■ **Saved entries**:
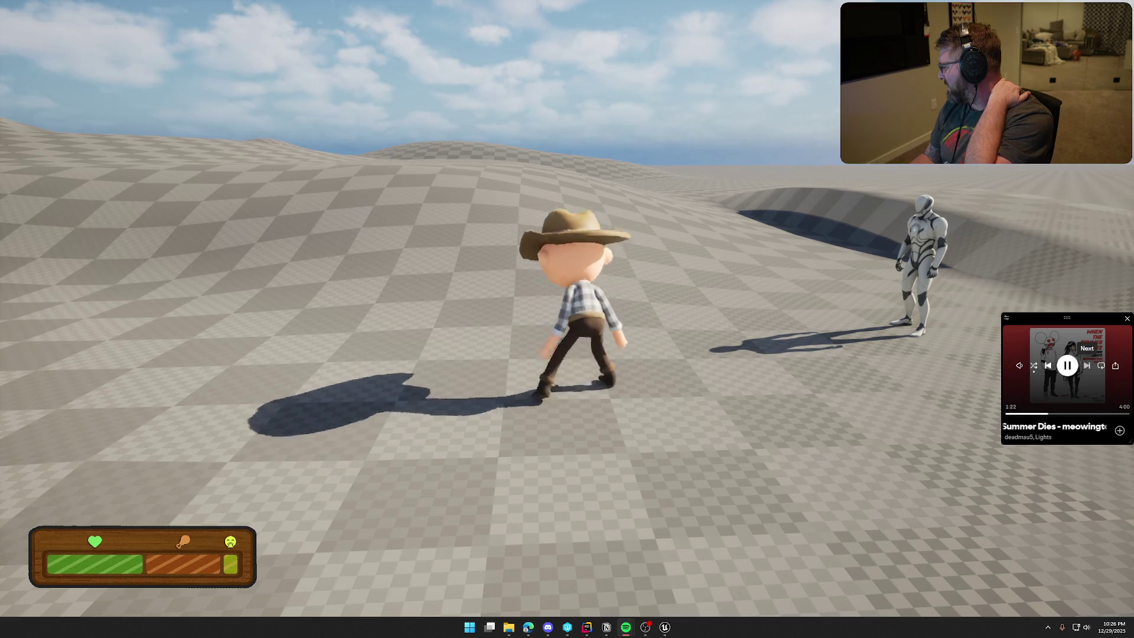
pyautogui.click(1086, 365)
pyautogui.click(1086, 365)
pyautogui.click(1087, 365)
pyautogui.click(1087, 365)
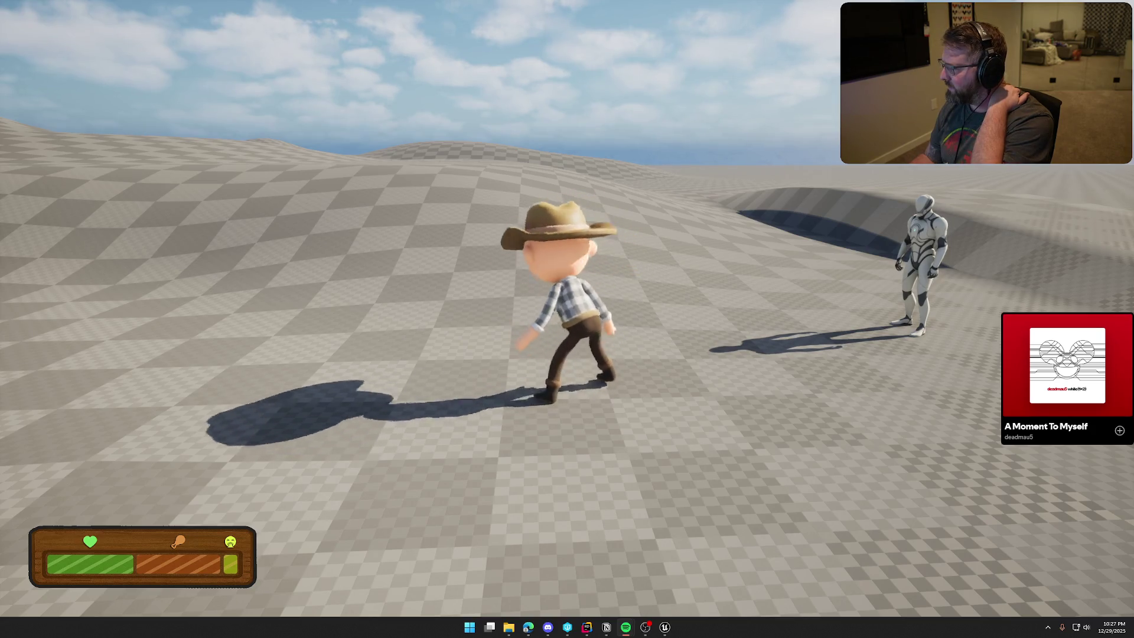
pyautogui.press('XF86AudioNext')
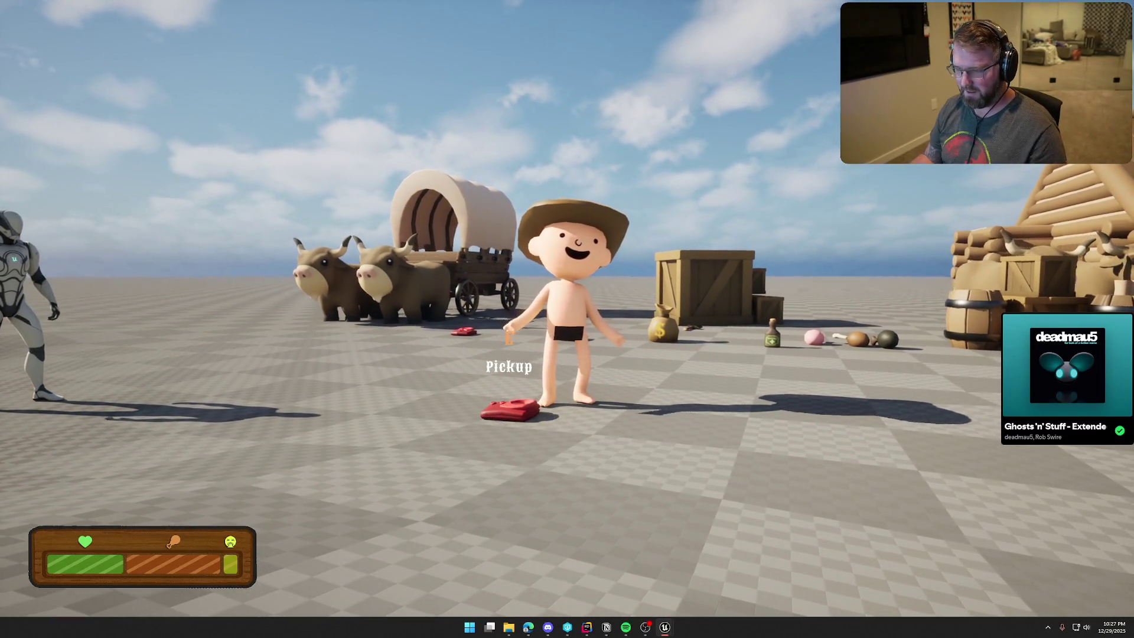
# - Walk away from the red shirt and climb onto the crate by the cabin
pyautogui.press('s')
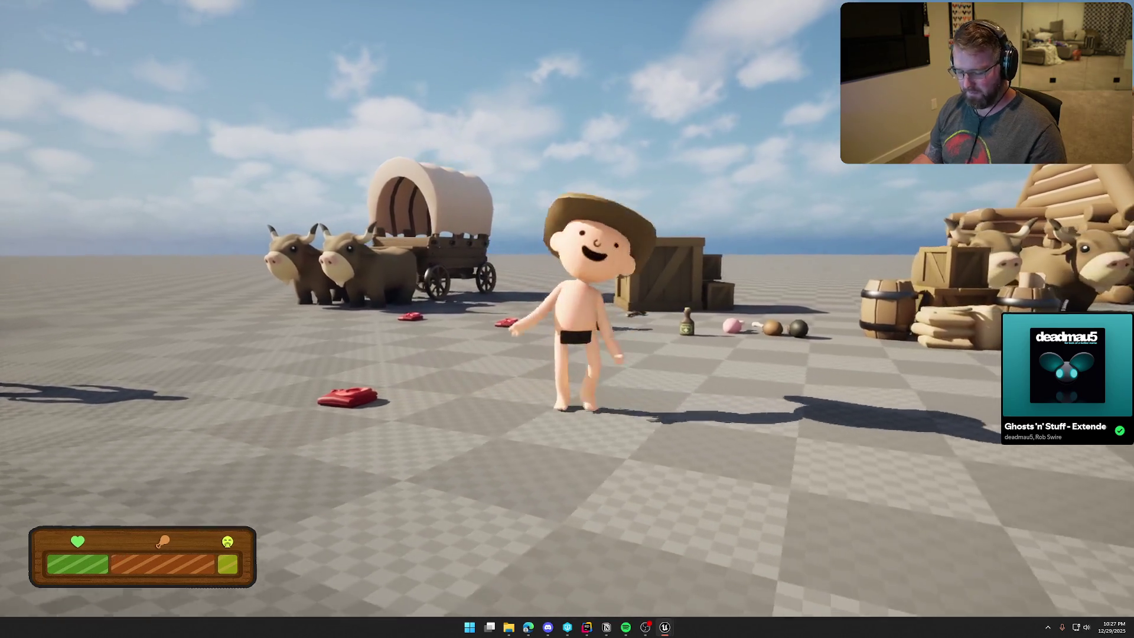
pyautogui.press('w')
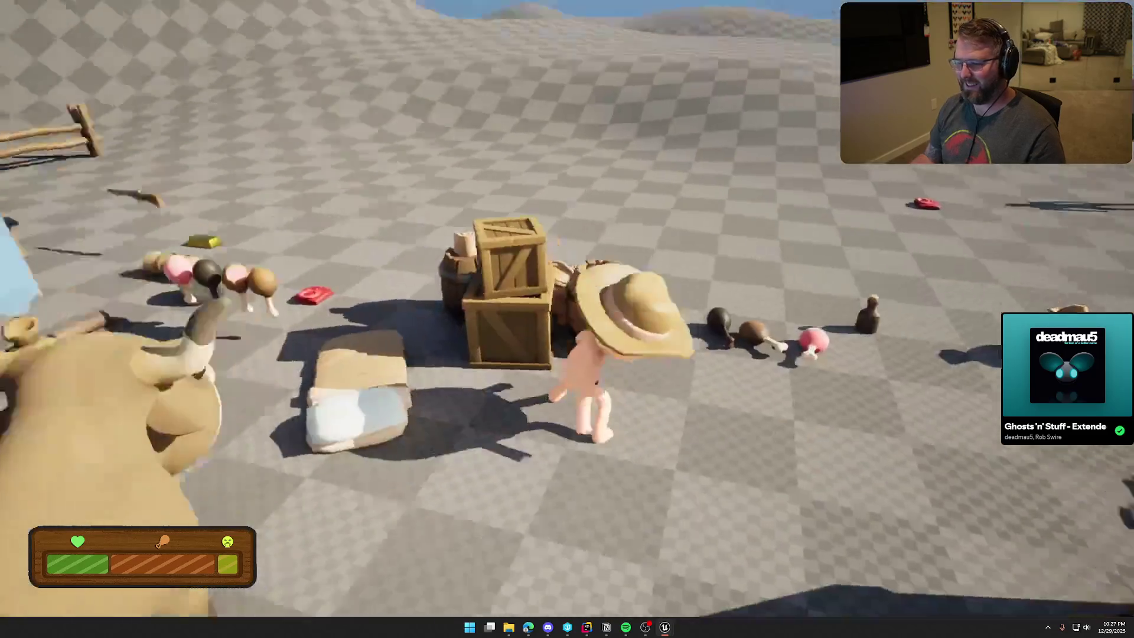
pyautogui.press('w')
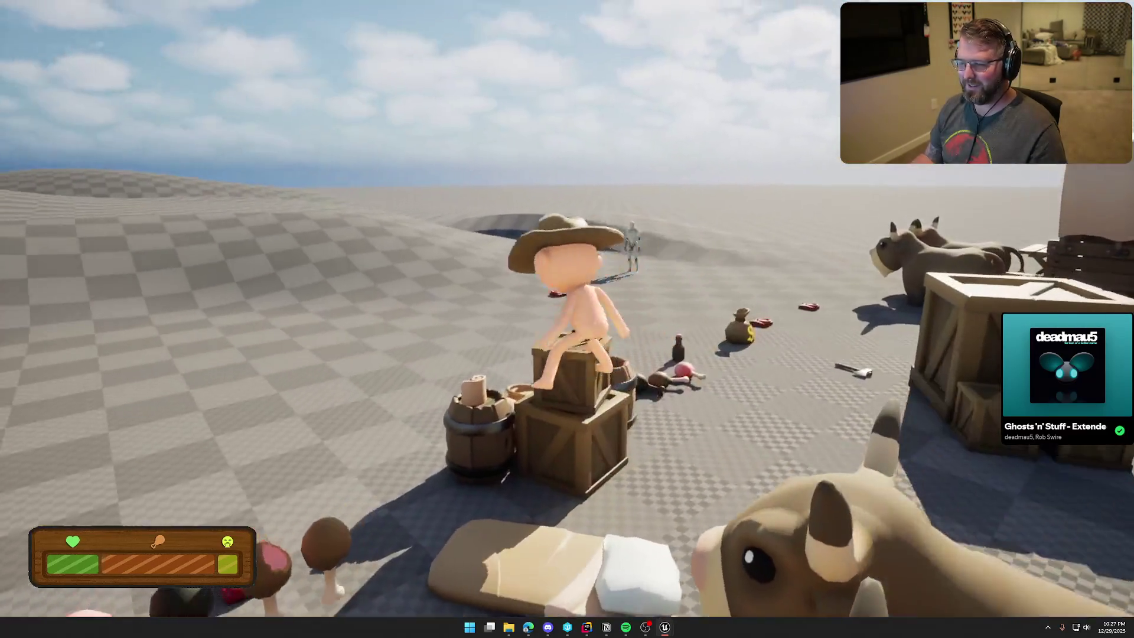
pyautogui.press('w')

■ **Problem details**: Keep the pictures out and transcribe the entries exactly.

■ **Output for this task**:
pyautogui.click(1086, 365)
pyautogui.click(1086, 365)
pyautogui.click(1087, 365)
pyautogui.click(1087, 365)
pyautogui.press('XF86AudioNext')
# - Walk away from the red shirt and climb onto the crate by the cabin
pyautogui.press('s')
pyautogui.press('w')
pyautogui.press('w')
pyautogui.press('w')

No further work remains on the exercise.